[begin SELECTED EXCERPT]

What if being human came with an instruction manual that taught us possible ways to free ourselves from suffering? 

‘Enlightenment’ is a big concept – worthy of its own libraries of content – and can be tricky to wrap our heads around.   Some people prefer to see themselves simply on a journey towards sustainable calm and contentment.

A sense of sustainable contentment and peace comes from within, so it is changing the way the mind works that forms the foundation of yoga.  

We can use physical movements to work through the body – being the most accessible and relatable layer of our selves – but the real shift happens in our mind and emotions.

Here at The Yoga Institute, we often use the terms yoga philosophy and yoga psychology interchangeably, as we guide people to see the influence these learnings can have on mental and emotional health.

[end SELECTED EXCERPT]

PROMPT 1:
Decide whether each statement below agrees with the yoga passage. Answer yes or no, and quote the deciding words of the passage exactly. (a) According to the passage, the real shift happens through physical movements. (b) The Yoga Institute often treats yoga philosophy and yoga psychology as interchangeable terms. (c) The passage says sustainable contentment and peace come from within.

[begin TASK MATERIAL]

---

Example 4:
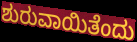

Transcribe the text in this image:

ಶುರುವಾಯಿತೆಂದು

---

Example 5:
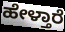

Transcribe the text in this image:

ಹೇಳ್ತಾರೆ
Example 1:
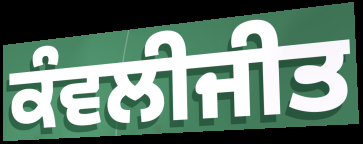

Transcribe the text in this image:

ਕੰਵਲੀਜੀਤ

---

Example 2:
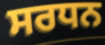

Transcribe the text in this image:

ਸਰਧਨ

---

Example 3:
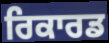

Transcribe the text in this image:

ਰਿਕਾਰਡ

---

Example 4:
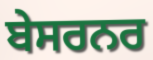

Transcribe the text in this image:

ਬੇਸਰਨਰ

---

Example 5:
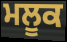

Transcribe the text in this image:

ਮਲੂਕ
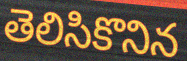
తెలిసికొనిన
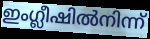
ഇംഗ്ലീഷിൽനിന്ന്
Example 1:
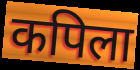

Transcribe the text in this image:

कपिला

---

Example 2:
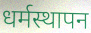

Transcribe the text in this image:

धर्मस्थापन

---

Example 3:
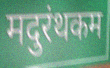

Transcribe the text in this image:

मदुरंथकम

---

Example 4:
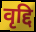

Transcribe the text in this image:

वृद्दि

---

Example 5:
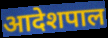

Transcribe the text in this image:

आदेशपाल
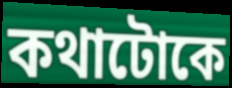
কথাটোকে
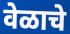
वेळाचे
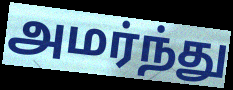
அமர்ந்து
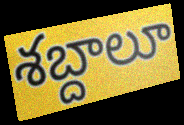
శబ్దాలూ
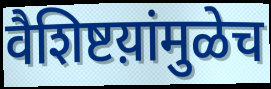
वैशिष्टय़ांमुळेच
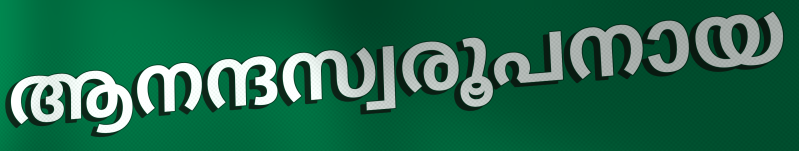
ആനന്ദസ്വരൂപനായ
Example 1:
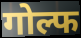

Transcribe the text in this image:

गोल्फ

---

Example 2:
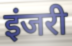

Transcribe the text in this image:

इंजरी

[end TASK MATERIAL]

PROMPT 2:
Swap "Transcribe the text in this image" for "Write out the word shown in this image" throughout all the records, then give the records again with nothing else changed. Please leave the pictures out of your answer.

FULL RESPONSE 1:
(a) No: "but the real shift happens in our mind and emotions."
(b) Yes: "we often use the terms yoga philosophy and yoga psychology interchangeably"
(c) Yes: "A sense of sustainable contentment and peace comes from within"

FULL RESPONSE 2:
---

Example 4:

Write out the word shown in this image:

ಶುರುವಾಯಿತೆಂದು

---

Example 5:

Write out the word shown in this image:

ಹೇಳ್ತಾರೆ
Example 1:

Write out the word shown in this image:

ਕੰਵਲੀਜੀਤ

---

Example 2:

Write out the word shown in this image:

ਸਰਧਨ

---

Example 3:

Write out the word shown in this image:

ਰਿਕਾਰਡ

---

Example 4:

Write out the word shown in this image:

ਬੇਸਰਨਰ

---

Example 5:

Write out the word shown in this image:

ਮਲੂਕ
తెలిసికొనిన
ഇംഗ്ലീഷിൽനിന്ന്
Example 1:

Write out the word shown in this image:

कपिला

---

Example 2:

Write out the word shown in this image:

धर्मस्थापन

---

Example 3:

Write out the word shown in this image:

मदुरंथकम

---

Example 4:

Write out the word shown in this image:

वृद्दि

---

Example 5:

Write out the word shown in this image:

आदेशपाल
কথাটোকে
वेळाचे
அமர்ந்து
శబ్దాలూ
वैशिष्टय़ांमुळेच
ആനന്ദസ്വരൂപനായ
Example 1:

Write out the word shown in this image:

गोल्फ

---

Example 2:

Write out the word shown in this image:

इंजरी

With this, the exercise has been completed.